Stored data entries:
####
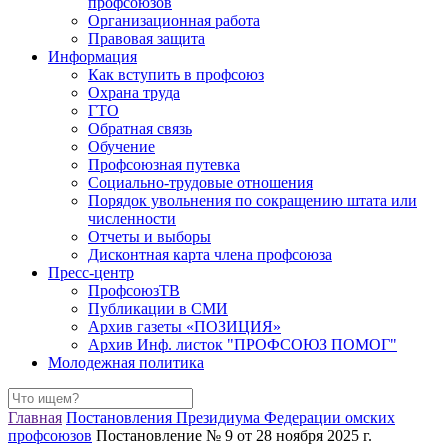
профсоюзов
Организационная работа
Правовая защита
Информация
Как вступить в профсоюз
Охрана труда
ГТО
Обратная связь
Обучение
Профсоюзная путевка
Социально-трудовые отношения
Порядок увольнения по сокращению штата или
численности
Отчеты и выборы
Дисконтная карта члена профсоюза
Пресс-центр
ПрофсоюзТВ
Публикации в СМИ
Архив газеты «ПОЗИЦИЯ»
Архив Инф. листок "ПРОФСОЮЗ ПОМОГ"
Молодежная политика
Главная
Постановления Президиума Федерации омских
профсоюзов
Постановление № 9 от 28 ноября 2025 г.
####
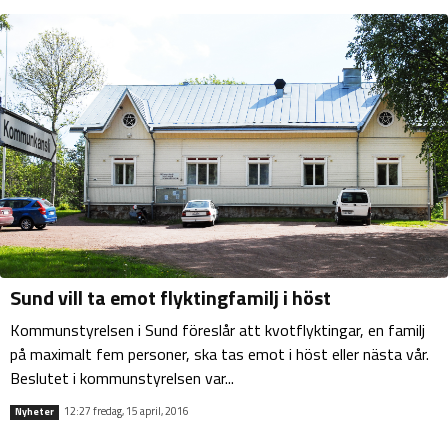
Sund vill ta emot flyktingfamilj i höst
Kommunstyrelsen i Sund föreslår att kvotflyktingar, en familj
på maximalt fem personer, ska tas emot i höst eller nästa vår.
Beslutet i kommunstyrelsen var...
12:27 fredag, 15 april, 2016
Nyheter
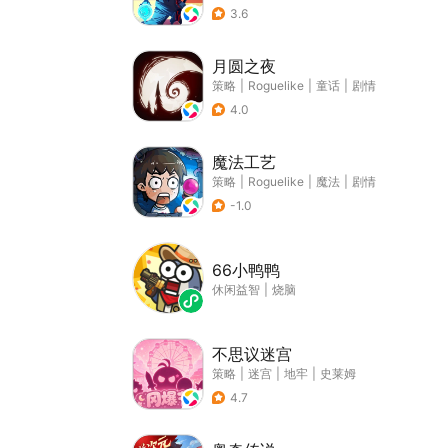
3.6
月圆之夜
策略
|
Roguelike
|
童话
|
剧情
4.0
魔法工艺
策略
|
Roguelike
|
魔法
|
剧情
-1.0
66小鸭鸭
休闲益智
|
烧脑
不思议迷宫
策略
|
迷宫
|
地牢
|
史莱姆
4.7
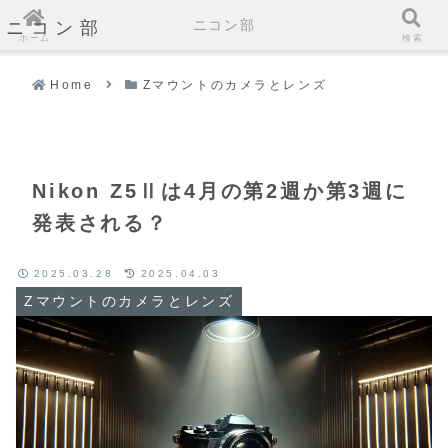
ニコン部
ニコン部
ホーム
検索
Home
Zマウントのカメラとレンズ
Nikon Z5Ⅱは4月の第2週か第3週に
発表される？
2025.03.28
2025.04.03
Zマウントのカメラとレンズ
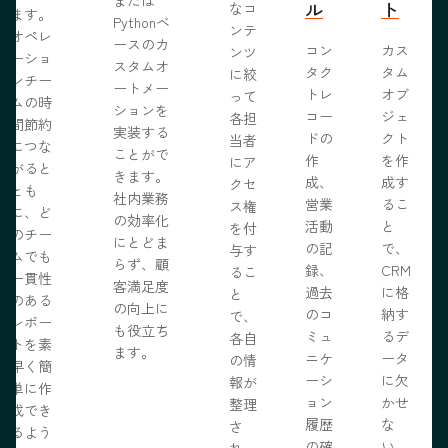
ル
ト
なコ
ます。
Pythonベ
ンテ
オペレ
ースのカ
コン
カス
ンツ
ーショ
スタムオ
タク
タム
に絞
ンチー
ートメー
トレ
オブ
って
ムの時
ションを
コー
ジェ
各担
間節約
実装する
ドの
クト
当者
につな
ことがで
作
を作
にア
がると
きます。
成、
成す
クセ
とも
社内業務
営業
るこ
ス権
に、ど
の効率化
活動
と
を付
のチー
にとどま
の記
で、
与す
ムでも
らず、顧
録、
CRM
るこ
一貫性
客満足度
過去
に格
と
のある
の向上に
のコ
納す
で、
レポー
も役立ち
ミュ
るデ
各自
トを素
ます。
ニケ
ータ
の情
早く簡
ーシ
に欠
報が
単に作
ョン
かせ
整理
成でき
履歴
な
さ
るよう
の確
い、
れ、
####
WHAT THE TASK ASKS:
Every line that contains the string "Архив" should be copied from the entries.

PROBLEM SOLUTION:
Архив газеты «ПОЗИЦИЯ»
Архив Инф. листок "ПРОФСОЮЗ ПОМОГ"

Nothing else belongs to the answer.